Requirement:
Output the data from the line containing "How many values" through the end of the data, both included, as a Markdown table with the columns Row and Entry. Number each line under Row, skip blank lines, and leave the pictures out.
Dataset below:
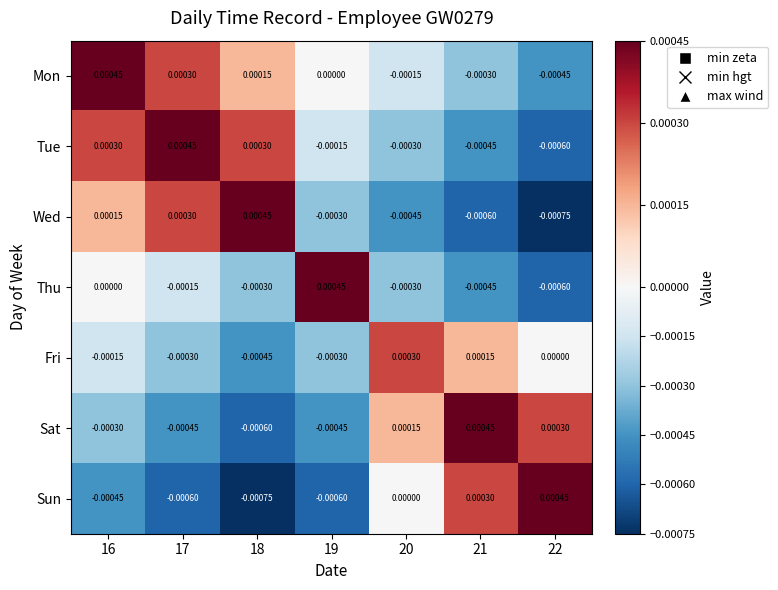

Rank the series at 18 from highest to lowest value.

Wed, Tue, Mon, Thu, Fri, Sat, Sun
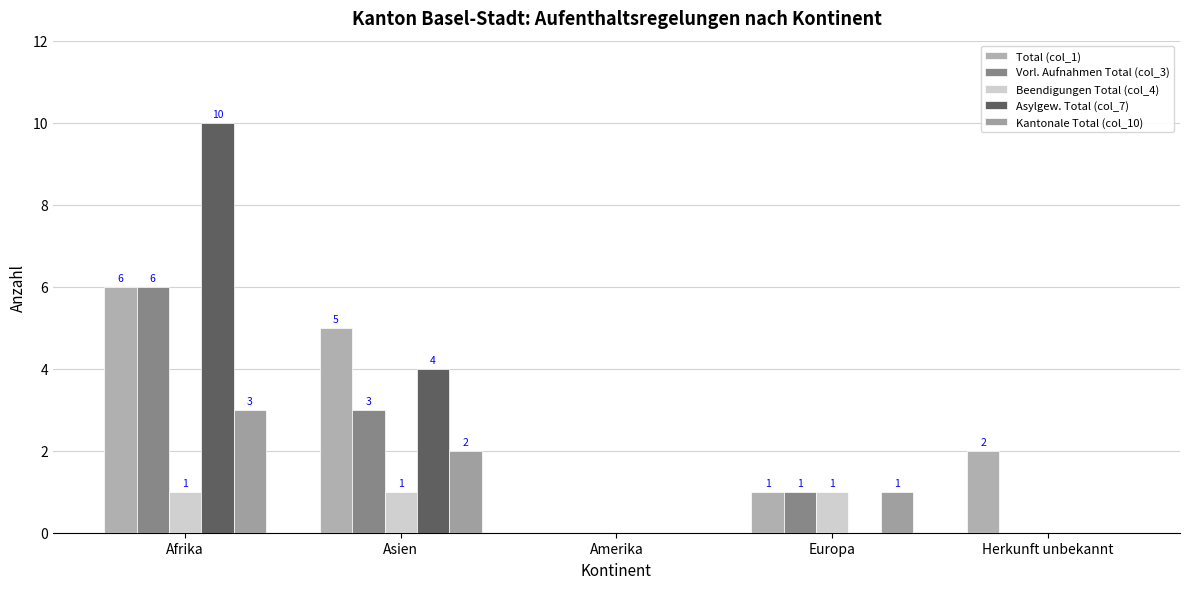

Which series has the widest spread of values?

Asylgew. Total (col_7)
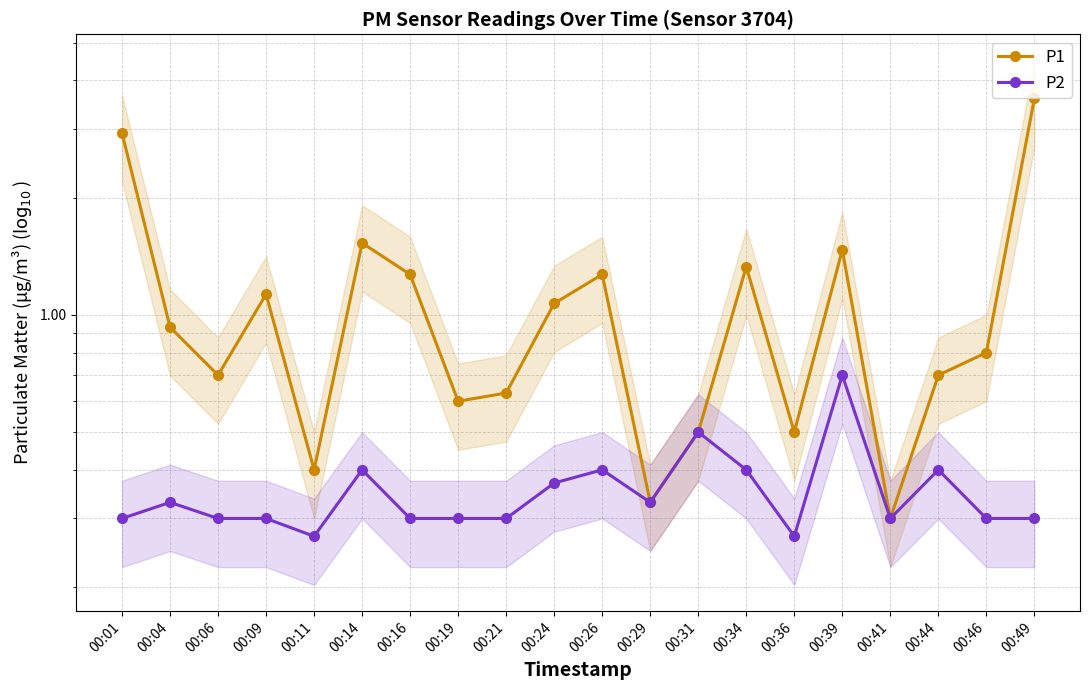

In P1, how many points are higher than both neighbors (excluding endpoints)?

5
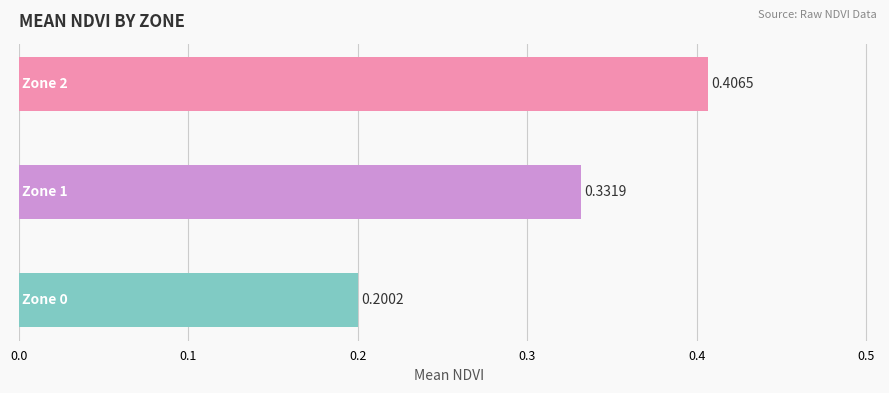

What is the sum of all values?

0.9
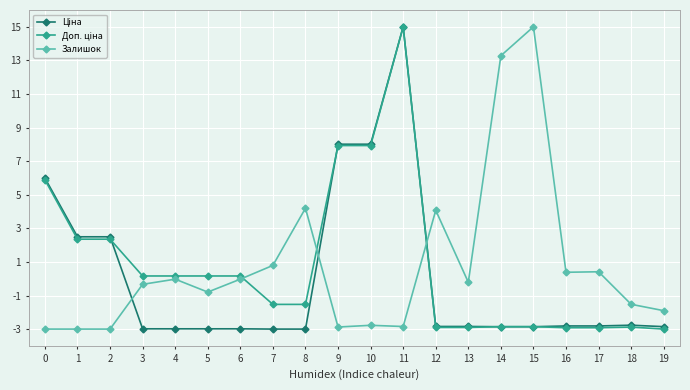

Is this an area chart (filled region under the line)?

No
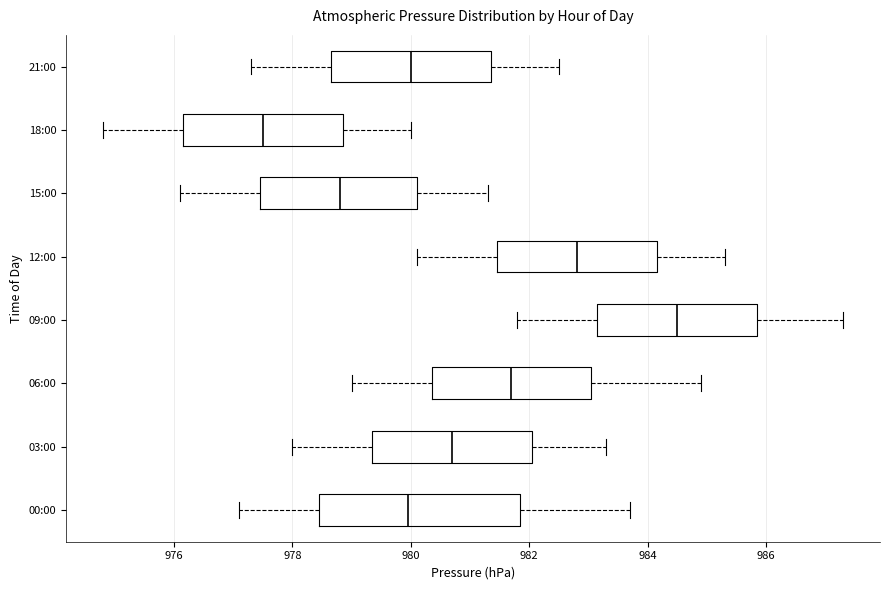

Where does the left whisker of the box for 00:00 end on the x-axis? The values are not printed on the chart, so give them approximately, as read against the axis.

977.2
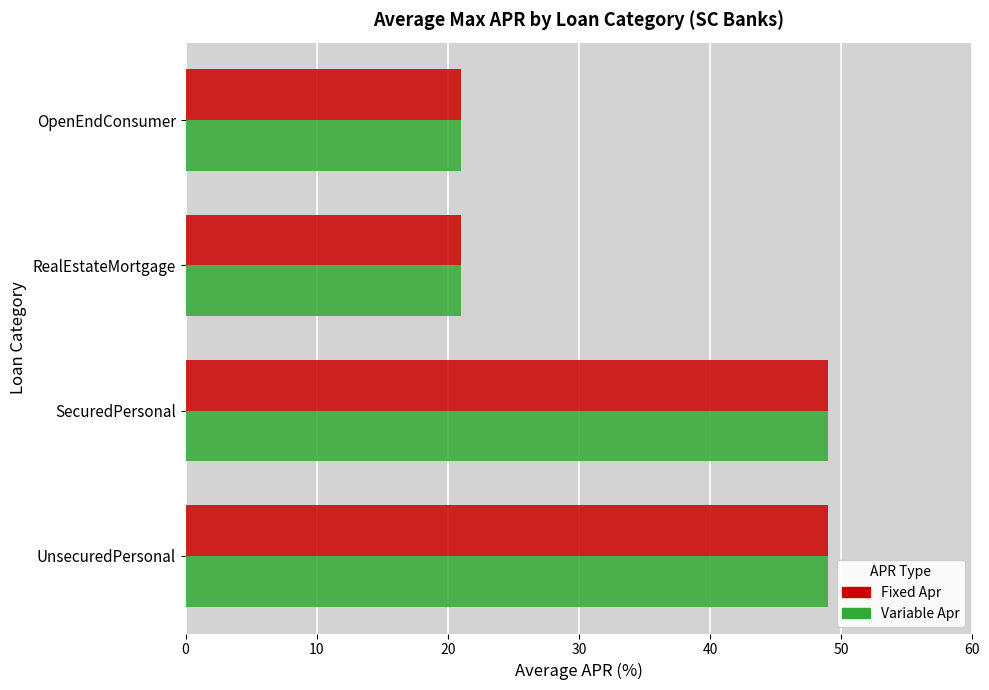

What is the sum of the Variable Apr values at UnsecuredPersonal and SecuredPersonal?

98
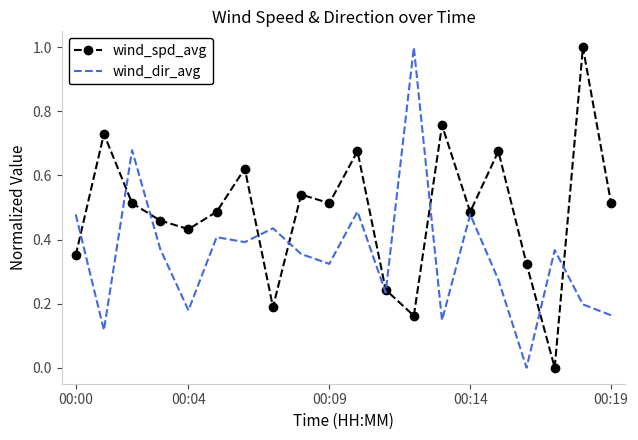

How many values in wind_dir_avg are above zero?

19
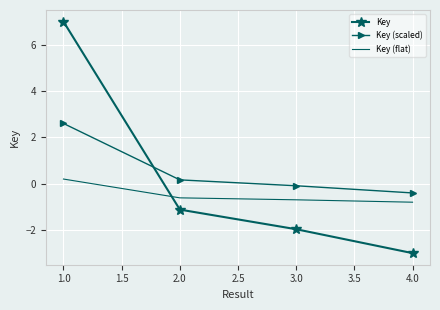

Which category has the highest value across all series?

1.0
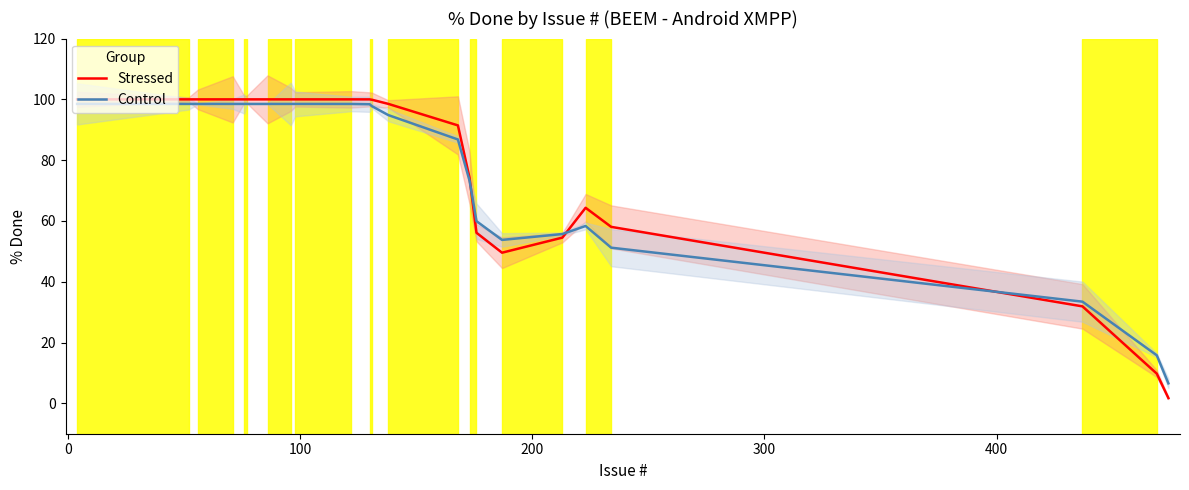

What is the value of the Control point at the 6th from the left?

98.5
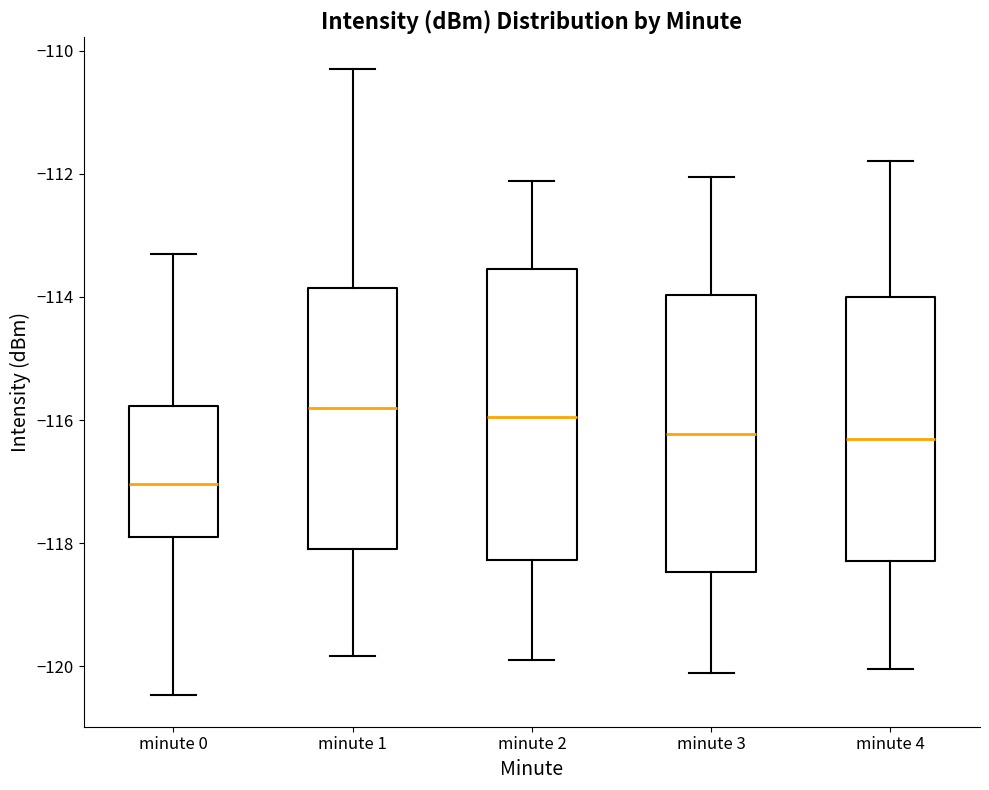

Comparing the boxes themselves (not the whiskers), which one is the tallest?

minute 2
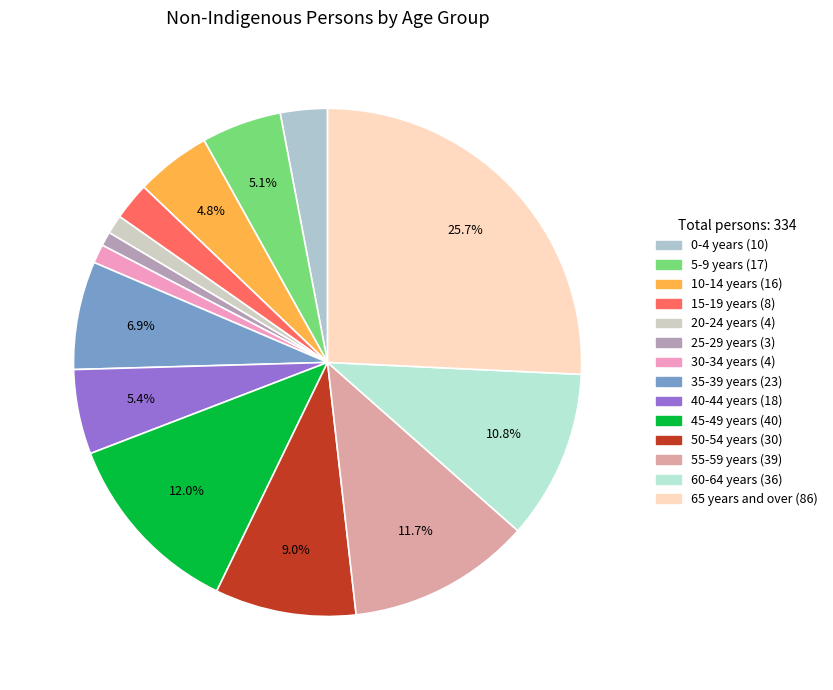

Is it true that 5-9 years is 5% of the pie?

True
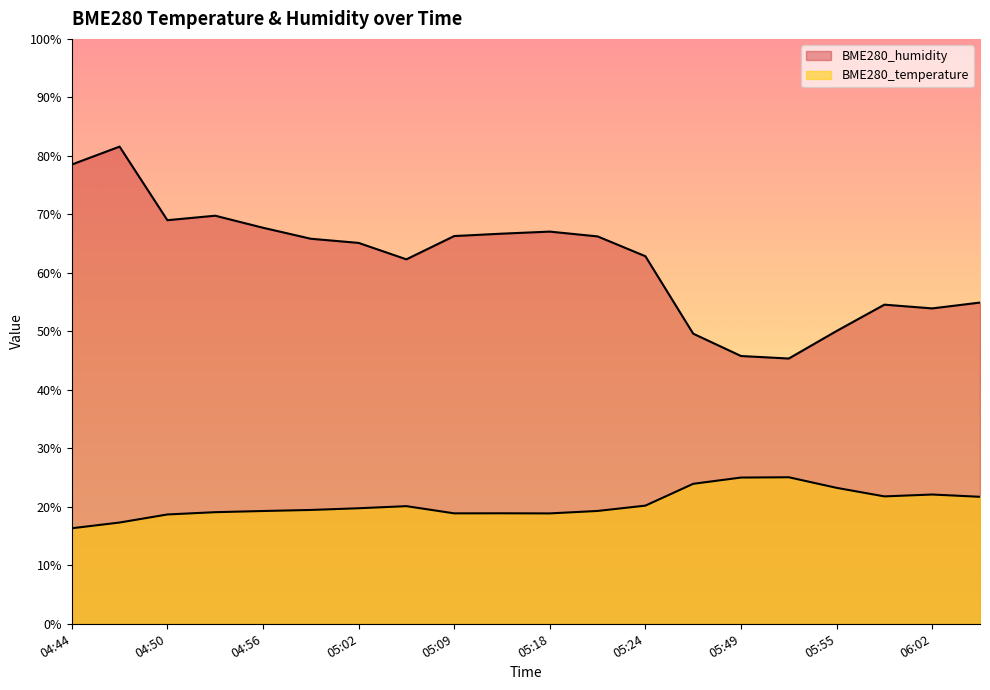

What is the spread (max minus min) of values at 05:49?

20.8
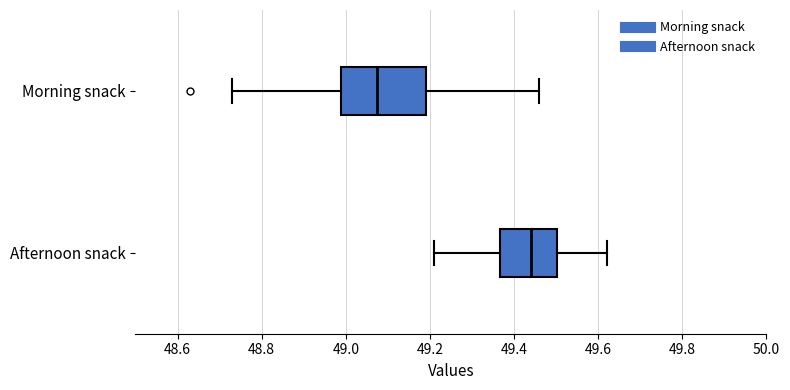

Where does the left whisker of the box for Afternoon snack end on the x-axis? The values are not printed on the chart, so give them approximately, as read against the axis.

49.22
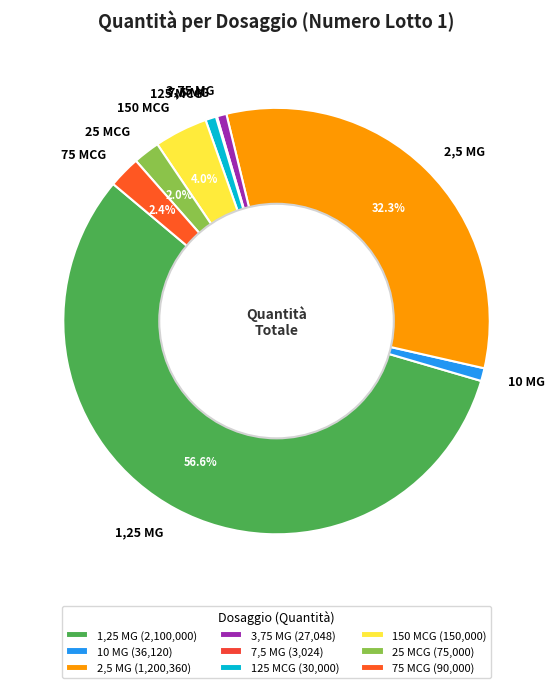

What portion of the pie excludes 75 MCG?

97.6%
End of Dataset.
Solution:
| Row | Entry |
|---|---|
| 1 | How many values in wind_dir_avg are above zero? |
| 2 | 19 |
| 3 | Which category has the highest value across all series? |
| 4 | 1.0 |
| 5 | What is the value of the Control point at the 6th from the left? |
| 6 | 98.5 |
| 7 | Comparing the boxes themselves (not the whiskers), which one is the tallest? |
| 8 | minute 2 |
| 9 | Is it true that 5-9 years is 5% of the pie? |
| 10 | True |
| 11 | What is the spread (max minus min) of values at 05:49? |
| 12 | 20.8 |
| 13 | Where does the left whisker of the box for Afternoon snack end on the x-axis? The values are not printed on the chart, so give them approximately, as read against the axis. |
| 14 | 49.22 |
| 15 | What portion of the pie excludes 75 MCG? |
| 16 | 97.6% |